Setapak Langkah – 07 Agustus 2026 | Komisi IX Dewan Perwakilan Rakyat (DPR) RI, yang dipimpin oleh Anggota DPR Nurhadi, secara tegas mengecam oknum tenaga kesehatan (nakes) yang mengeluarkan komentar “nirempati” terhadap seorang pasien BPJS Kesehatan yang baru saja meninggal dunia. Pernyataan tersebut menimbulkan kemarahan publik dan menyoroti isu diskriminasi dalam layanan kesehatan.
Nurhadi menyampaikan beberapa poin penting dalam rapat komisi:
- Diskriminasi berdasarkan status pembiayaan (BPJS atau asuransi swasta) tidak dapat diterima dalam praktik medis.
- Tenaga kesehatan harus mematuhi kode etik profesi yang menekankan kesetaraan, profesionalisme, dan rasa hormat terhadap semua pasien.
- Instansi terkait, termasuk Kementerian Kesehatan dan Badan Penyelenggara Jaminan Sosial (BPJS) Kesehatan, harus menindak tegas oknum yang melakukan pelanggaran.
- Perlu ada sosialisasi dan pelatihan berkelanjutan tentang etika layanan kesehatan kepada seluruh tenaga medis.

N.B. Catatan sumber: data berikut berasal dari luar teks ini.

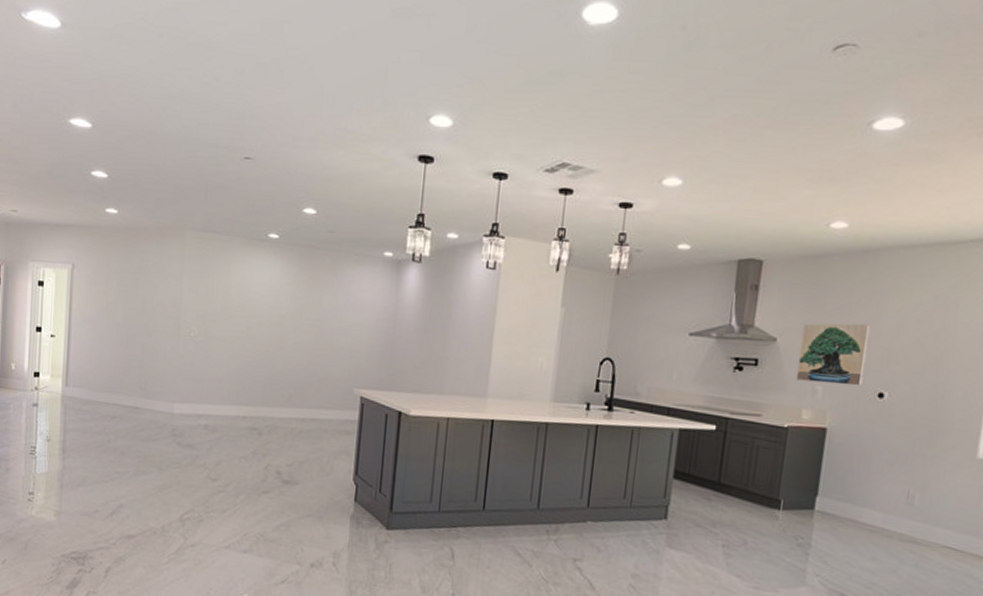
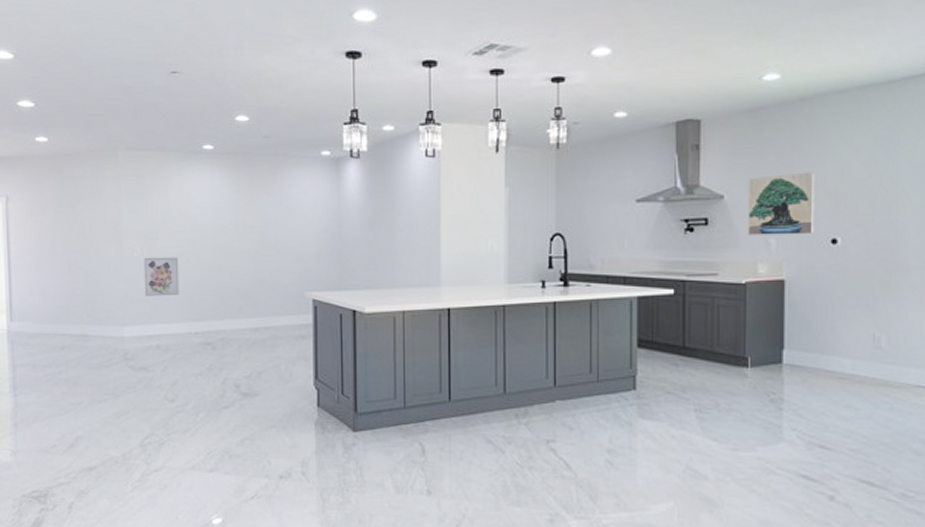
wall art: none [197,337,234,379] -> present [143,257,179,296]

DPR juga mengingatkan bahwa tindakan diskriminatif dapat berpotensi menimbulkan sanksi administratif maupun pidana sesuai dengan Undang‑Undang Kesehatan dan Undang‑Undang No. 24 Tahun 2011 tentang Badan Penyelenggara Jaminan Sosial.

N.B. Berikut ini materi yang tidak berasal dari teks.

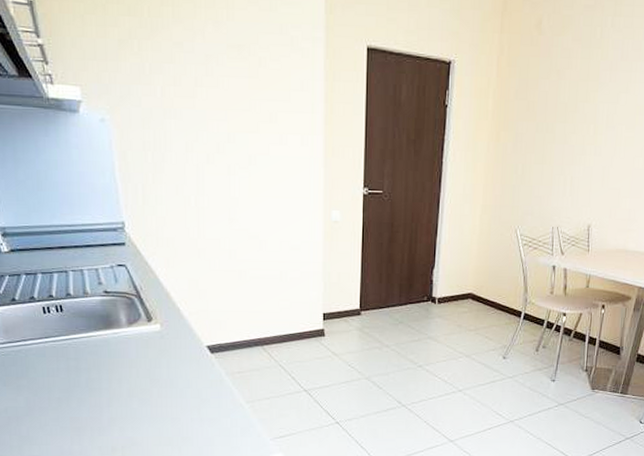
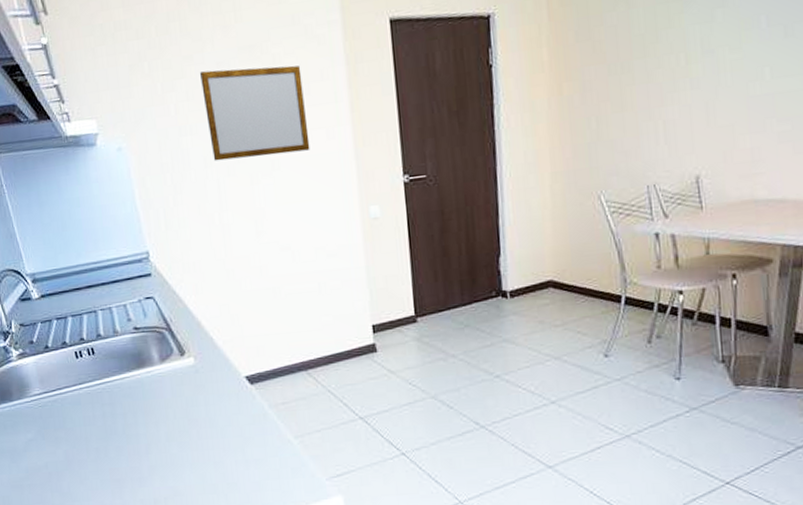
writing board: none [189,60,285,152] -> present [200,65,310,161]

Selain mengecam, komisi meminta agar rumah sakit, klinik, dan fasilitas kesehatan lainnya segera melakukan audit internal untuk memastikan tidak ada praktik serupa yang terjadi di lingkungan mereka. Transparansi dalam penanganan keluhan pasien BPJS menjadi fokus utama untuk mencegah terulangnya insiden serupa.
Reaksi masyarakat luas pun mendukung langkah DPR. Banyak yang menilai bahwa penegakan etika dan kesetaraan layanan kesehatan merupakan langkah penting demi kepercayaan publik terhadap sistem kesehatan nasional.